■ The problem: Exact copy, no pictures: every line from the one that contains "right front paw: (473, 566)" through the end of the data below, and nothing else.

Dataset records
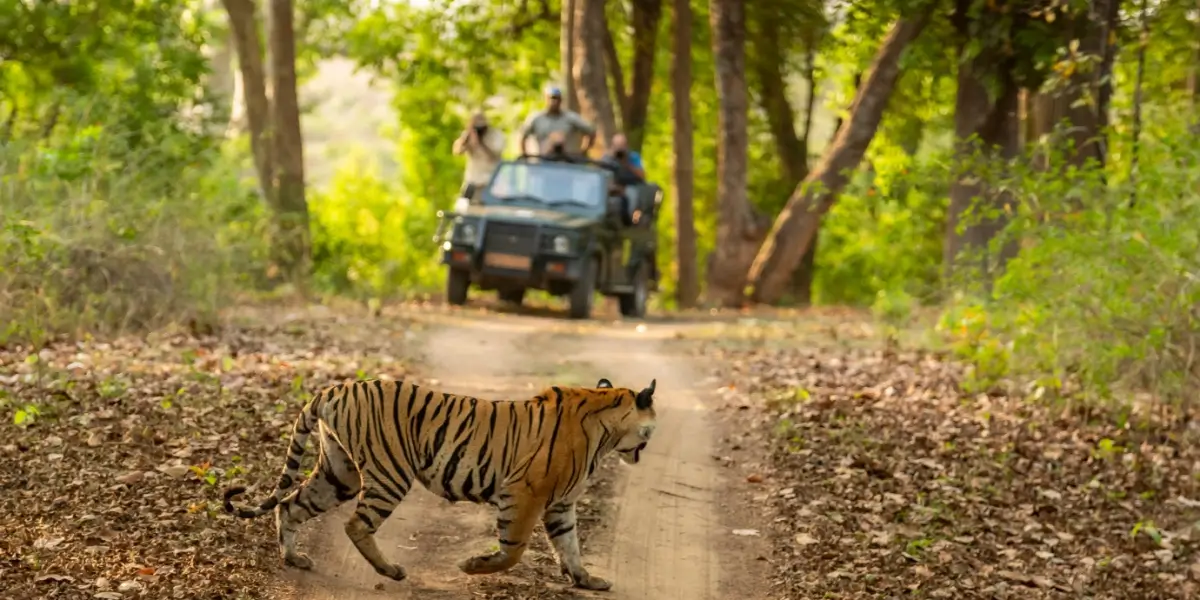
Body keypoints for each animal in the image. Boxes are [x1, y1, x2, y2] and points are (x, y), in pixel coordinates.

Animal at [222, 376, 657, 591]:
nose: (650, 441)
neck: (606, 428)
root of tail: (333, 388)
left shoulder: (561, 504)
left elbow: (570, 546)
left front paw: (588, 581)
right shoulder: (524, 493)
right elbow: (513, 550)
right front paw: (473, 566)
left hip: (338, 472)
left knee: (290, 504)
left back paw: (294, 558)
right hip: (390, 473)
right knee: (356, 524)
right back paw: (391, 571)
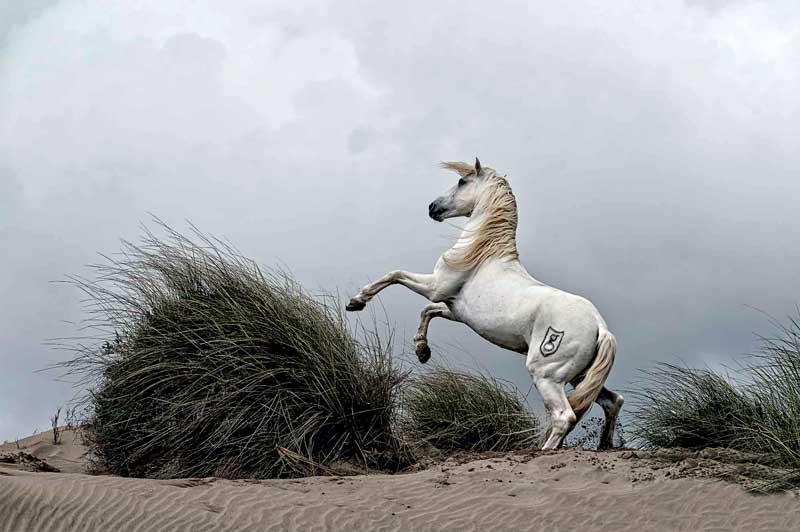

■ Expected answer:
right front paw: (473, 566)
left hip: (338, 472)
left knee: (290, 504)
left back paw: (294, 558)
right hip: (390, 473)
right knee: (356, 524)
right back paw: (391, 571)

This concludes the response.